Based on a post I saw here I thought it would be fun to see how much I could speed up compilation just by using per-file makefiles

I decided to use DCD(server only) as the test bench, as it's slightly big with all of its dependencies and takes a medium amount of time to build. Plus it already uses make, a prime candidate.

I hacked in another rule quickly to compile by file(just used LDC's -od & -op flags, took about a minute), and got some surprising results that I thought might interest someone here. BTW, I use a 6 core CPU on my home computer. The usage seemed to drop off a cliff at ~450% CPU though so a strong intel CPU would may have had LDC go past DMD.

LDC baseline w/ optimization:  15.402 seconds
LDC baseline no optimization:  8.018  seconds
DMD w/ optimizations:          14.174 seconds
DMD no optimizations:          3.179  seconds
LDC -j6 w/ optimization:       7.708  seconds
LDC -j6 no optimization:       5.210  seconds


Weirdly, it also seemed to run faster.

LDC baseline:
./bin/dcd-server -I /usr/include/dlang/dmd
...
[info ] 49562 symbols cached.
[info ] Startup completed in 776.922 milliseconds.


LDC -j6:
./bin/dcd-server -I /usr/include/dlang/dmd
...
[info ] 49562 symbols cached.
[info ] Startup completed in 744.215 milliseconds.
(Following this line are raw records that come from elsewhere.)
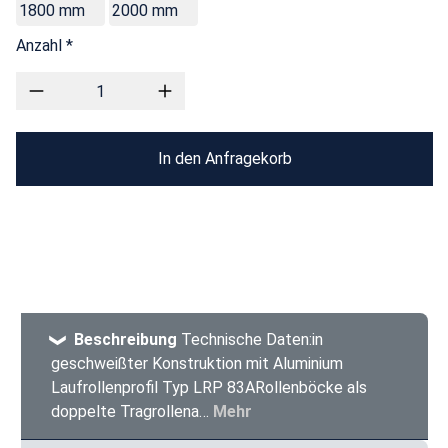
1800 mm
2000 mm
Anzahl *
In den Anfragekorb
Beschreibung
Technische Daten:in
geschweißter Konstruktion mit Aluminium
Laufrollenprofil Typ LRP 83ARollenböcke als
doppelte Tragrollena…
Mehr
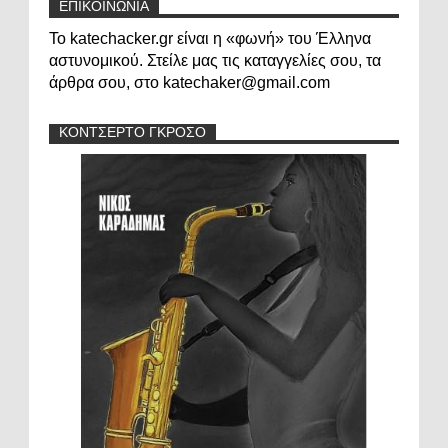
ΕΠΙΚΟΙΝΩΝΙΑ
Το katechacker.gr είναι η «φωνή» του Έλληνα
αστυνομικού. Στείλε μας τις καταγγελίες σου, τα
άρθρα σου, στο katechaker@gmail.com
ΚΟΝΤΣΕΡΤΟ ΓΚΡΟΣΟ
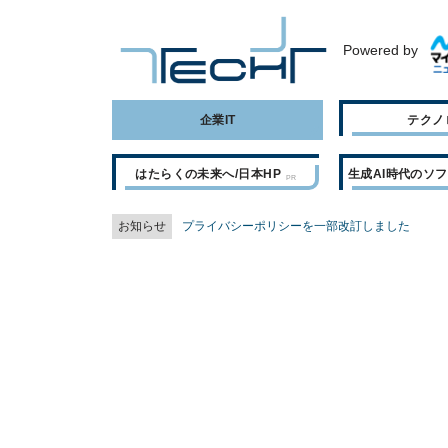
Powered by
企業IT
テクノ
はたらくの未来へ/日本HP
生成AI時代のソ
お知らせ
プライバシーポリシーを一部改訂しました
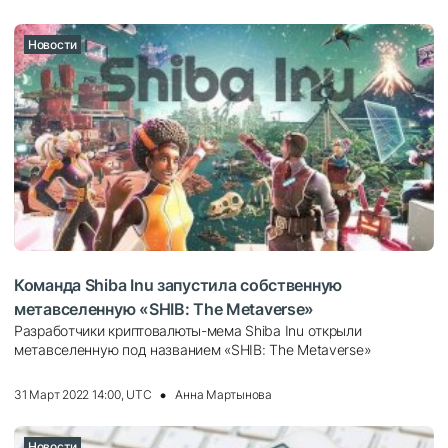
Новости
Команда Shiba Inu запустила собственную
метавселенную «SHIB: The Metaverse»
Paзpaбoтчики кpиптoвaлюты-мeмa Shiba Inu oткpыли
мeтaвceлeнную пoд нaзвaниeм «SHIB: The Metaverse»
31 Март 2022 14:00, UTC
Анна Мартынова
Новости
Wasn't a random occurrence, consistently about 30-40ms shorter with the parallel version vs baseline, same flags(except for output flags.) P.S., I actually got worse performance on DMD by trying this. I think I remember reading walter say something about DMD being optimized for throwing every file at it at once. Although, this does enable incremental builds.